My journal

I have kept journals for most of my adult life. Not always consistently, not always beautifully, sometimes just a few lines in a rush — but always honestly.

There are so many reasons to keep a journal, and I’ll tell you the ones that matter most to me.

Firstly, it reduces stress. Writing down your thoughts and feelings is a genuinely cathartic experience. It gives the thoughts somewhere to go rather than circling endlessly inside your head. Studies show that journalling reduces cortisol — the stress hormone. I don’t need a study to tell me that. I know it from experience.

Secondly, it improves your self-awareness. When you write about your life — the events, the feelings, the reactions, the hopes, the fears — you begin to see yourself clearly. Not the version you present to the world, not the one you think you should be, but the real one. That clarity is precious.

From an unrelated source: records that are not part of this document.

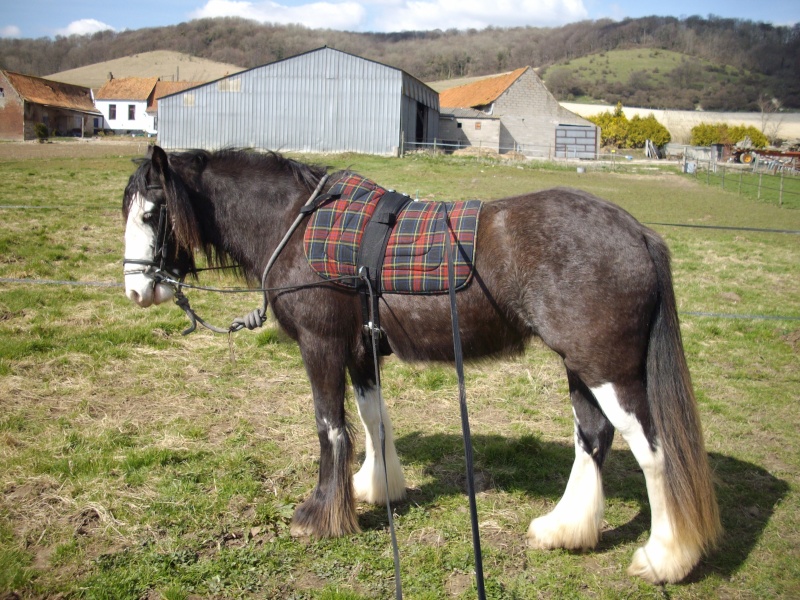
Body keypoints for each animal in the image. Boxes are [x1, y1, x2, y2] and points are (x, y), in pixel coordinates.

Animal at [122, 145, 720, 580]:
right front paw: (376, 487)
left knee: (653, 452)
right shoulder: (360, 351)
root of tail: (636, 231)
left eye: (151, 213)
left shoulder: (321, 345)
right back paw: (563, 529)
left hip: (609, 372)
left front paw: (321, 516)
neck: (295, 225)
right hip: (581, 368)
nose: (136, 291)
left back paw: (663, 558)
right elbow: (373, 421)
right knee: (593, 438)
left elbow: (330, 427)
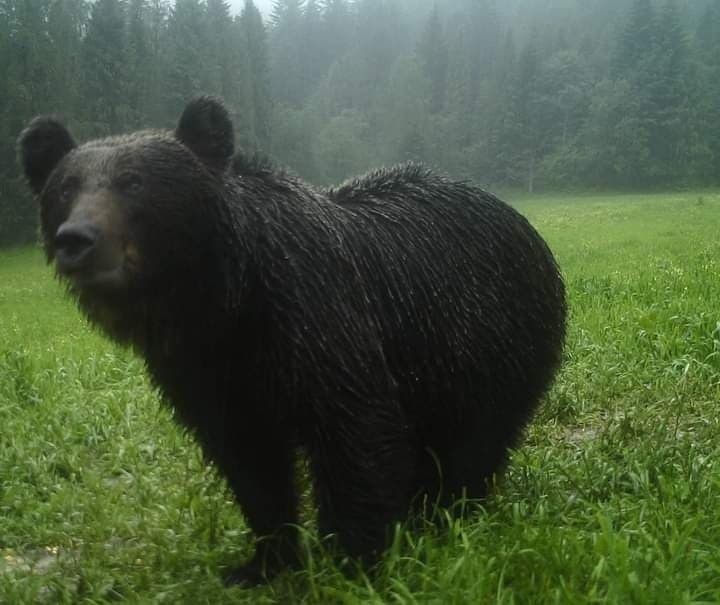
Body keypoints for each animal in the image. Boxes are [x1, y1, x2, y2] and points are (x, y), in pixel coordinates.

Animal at [16, 96, 564, 584]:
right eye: (65, 188)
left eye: (134, 182)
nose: (76, 240)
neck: (223, 300)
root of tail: (520, 220)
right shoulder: (203, 371)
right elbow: (250, 463)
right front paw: (263, 561)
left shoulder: (320, 325)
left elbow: (356, 434)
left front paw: (353, 560)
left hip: (489, 338)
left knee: (476, 439)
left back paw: (448, 511)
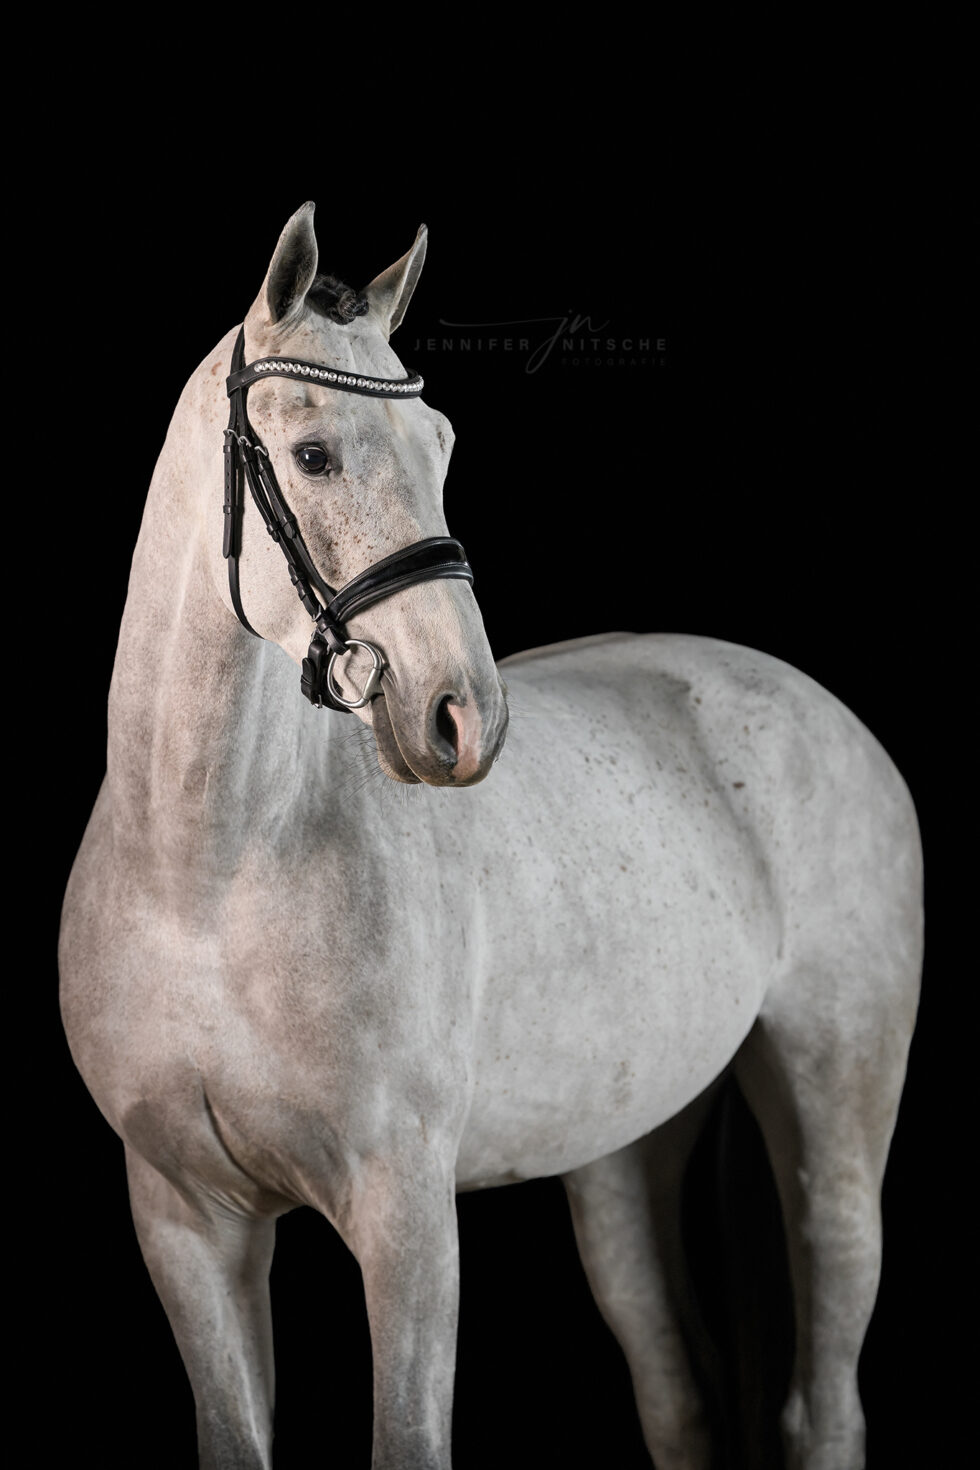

Thirdly, it tracks your growth. Looking back through old journals is one of the most interesting and sometimes moving things you can do. You see how far you’ve come. You notice the patterns. You find evidence of your own resilience.

The handwriting is part of it too — not the content alone, but the physical act. Pen on paper engages your brain in a way that typing simply does not. The neuroscience is clear on this. Your wellbeing is genuinely, measurably supported by a regular journalling practice.

There is no right or wrong way. Don’t worry about spelling. Don’t perform for a future reader. Just be honest with yourself. That is the whole point. And it will, in time, change everything.